Z-statistic = -1.256
c. Compute the associated p-value.
p-value = 0.209
d. Report your conclusion from the hypothesis test based on the given significance level above and include the confidence interval and p-value. State your conclusion in the context of the data.
The p-value 0.209 means that there is a 20.9% chance of seeing our observed sample statistic or one more extreme if there truly was no difference between the two groups. At α = .01, we fail to reject the null hypothesis, and conclude there is no evidence in our data to suggest the proportion of babies whit low birth weight and non-smoker mother differs from the proportion of babies whit low birth weight and smoker mother.
e. Define what the p-value means in context. p-value in the context means the chances of seeing samples statistic with no difference in proportions between the 2 groups.
P-value a description of the strength of the evidence against the null hypothesis and in support of the alternative hypothesis.
##Calculating the standard error - pooled proportion
SEPoo=sqrt((ppooled*(1-ppooled)/n1)+(ppooled*(1-ppooled)/n2))
##calculating the z-statistic or test statistic
zest<-(p.est-0)/SEPoo
zest
## [1] -1.256178
##calculating the P-value
PValue<-2*(pnorm(zest,mean=0, sd=1))
PValue
## [1] 0.2090515
##A P-value less than the significance level means we reject the null hypothesis
##Calculate de confidence interval
CIPoo1<-PValue+(zest*SEPoo)
CIPoo2<-PValue-(zest*SEPoo)
CIPoo1
## [1] 0.1715781
CIPoo2
## [1] 0.2465249
Question 10:
Provide an appropriate visualization for your data. (Look at the Week 2 slides).
EXTRA CREDIT (2 points): Use the ggplot2() or plot_ly R packages to create visualizations. You will need to look up how to do this (you may refer to the R demo posted in the Week 3 module).
##Visualization of quantity - Low birth weight babies x smoker/non-smoker mother
library(plotly)
Mothers <- c("Smoker mother", "Non-Smoker mother")
NWeith <- c((n2-k2)/n2*100,
(n1-k1)/n1*100)
LWeith <- c(k2/n2*100,
k1/n1*100)
data <- data.frame(Mothers, NWeith, LWeith)
fig <- plot_ly(data, x = ~Mothers, y = ~NWeith, type = 'bar', name = 'Babies-Normal Weith')

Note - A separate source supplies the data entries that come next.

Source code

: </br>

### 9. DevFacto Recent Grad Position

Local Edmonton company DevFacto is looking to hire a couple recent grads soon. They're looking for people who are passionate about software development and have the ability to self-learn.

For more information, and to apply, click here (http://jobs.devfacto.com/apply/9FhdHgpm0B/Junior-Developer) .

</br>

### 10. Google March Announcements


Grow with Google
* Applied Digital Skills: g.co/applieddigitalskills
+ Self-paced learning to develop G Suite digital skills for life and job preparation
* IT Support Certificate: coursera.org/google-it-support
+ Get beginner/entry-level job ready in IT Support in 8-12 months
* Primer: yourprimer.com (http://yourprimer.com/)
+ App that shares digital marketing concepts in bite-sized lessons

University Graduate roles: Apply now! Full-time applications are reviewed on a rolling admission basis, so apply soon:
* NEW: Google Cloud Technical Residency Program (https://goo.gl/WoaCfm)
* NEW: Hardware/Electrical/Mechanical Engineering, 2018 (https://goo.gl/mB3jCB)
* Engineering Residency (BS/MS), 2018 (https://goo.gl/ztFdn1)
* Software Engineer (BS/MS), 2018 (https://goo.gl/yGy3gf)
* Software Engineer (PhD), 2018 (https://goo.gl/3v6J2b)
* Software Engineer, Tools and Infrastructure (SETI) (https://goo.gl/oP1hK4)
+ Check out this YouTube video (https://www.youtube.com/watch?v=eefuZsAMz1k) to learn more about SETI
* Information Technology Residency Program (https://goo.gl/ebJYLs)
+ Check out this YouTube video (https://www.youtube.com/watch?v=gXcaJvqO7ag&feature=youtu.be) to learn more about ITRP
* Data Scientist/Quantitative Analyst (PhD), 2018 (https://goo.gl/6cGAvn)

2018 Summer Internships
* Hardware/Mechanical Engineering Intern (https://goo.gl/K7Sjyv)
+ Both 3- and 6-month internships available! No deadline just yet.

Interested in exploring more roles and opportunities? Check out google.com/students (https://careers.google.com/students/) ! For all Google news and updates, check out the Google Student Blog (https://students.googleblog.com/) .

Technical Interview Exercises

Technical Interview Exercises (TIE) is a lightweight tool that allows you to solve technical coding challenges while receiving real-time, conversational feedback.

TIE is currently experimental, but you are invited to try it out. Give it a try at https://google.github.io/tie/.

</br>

fig <- fig %>% add_trace(y = ~LWeith, name = 'Babies-Low weith')
fig <- fig %>% layout(yaxis = list(title = '%'), barmode = 'stack')
fig <- fig %>% layout(title = "% Low birth weight babies x smoker/non-smoker mother",
xaxis = list(title = ""),
yaxis = list(title = ""))
##fig <- plot_ly(data, x = ~x, y = ~y, type = 'bar',
## text = y, textposition = 'auto',
## marker = list(color = 'rgb(158,202,225)',
## line = list(color = 'rgb(8,48,107)', width = 1.5)))
fig
library(plotly)
x <- c("Smoker mother", "Non-Smoker mother")
y <- c(format((n2-k2),digits=2), format((n1-k1), digits=2))
y2 <- c(k2, k1)
text <- c('Babies-Normal Weith', 'Babies-Low weith')
data <- data.frame(x, y, y2, text)
fig <- data %>% plot_ly()
fig <- fig %>% add_trace(x = ~x, y = ~y, type = 'bar',name = 'Babies-Normal weith',
text = y, textposition = 'auto',
marker = list(color = 'rgb(158,245,225)',
line = list(color = 'rgb(8,48,107)', width = 1.5)))
fig <- fig %>% add_trace(x = ~x, y = ~y2, type = 'bar',
text = y2, textposition = 'auto',name = 'Babies-Low Weith',
marker = list(color = 'rgb(58,200,225)',
line = list(color = 'rgb(8,48,107)', width = 1.5)))
fig <- fig %>% layout(title = "Low birth weight babies x smoker/non-smoker mother",
barmode = 'group',
xaxis = list(title = ""),
yaxis = list(title = ""))
fig
Question 11:
Exercise 6.19 in the OpenIntro 4rth edition textbook (page 225).
False - 2% lower to 6% higher doesn’t malke sence.
True
True
True
False - it just inverted the p female with p male.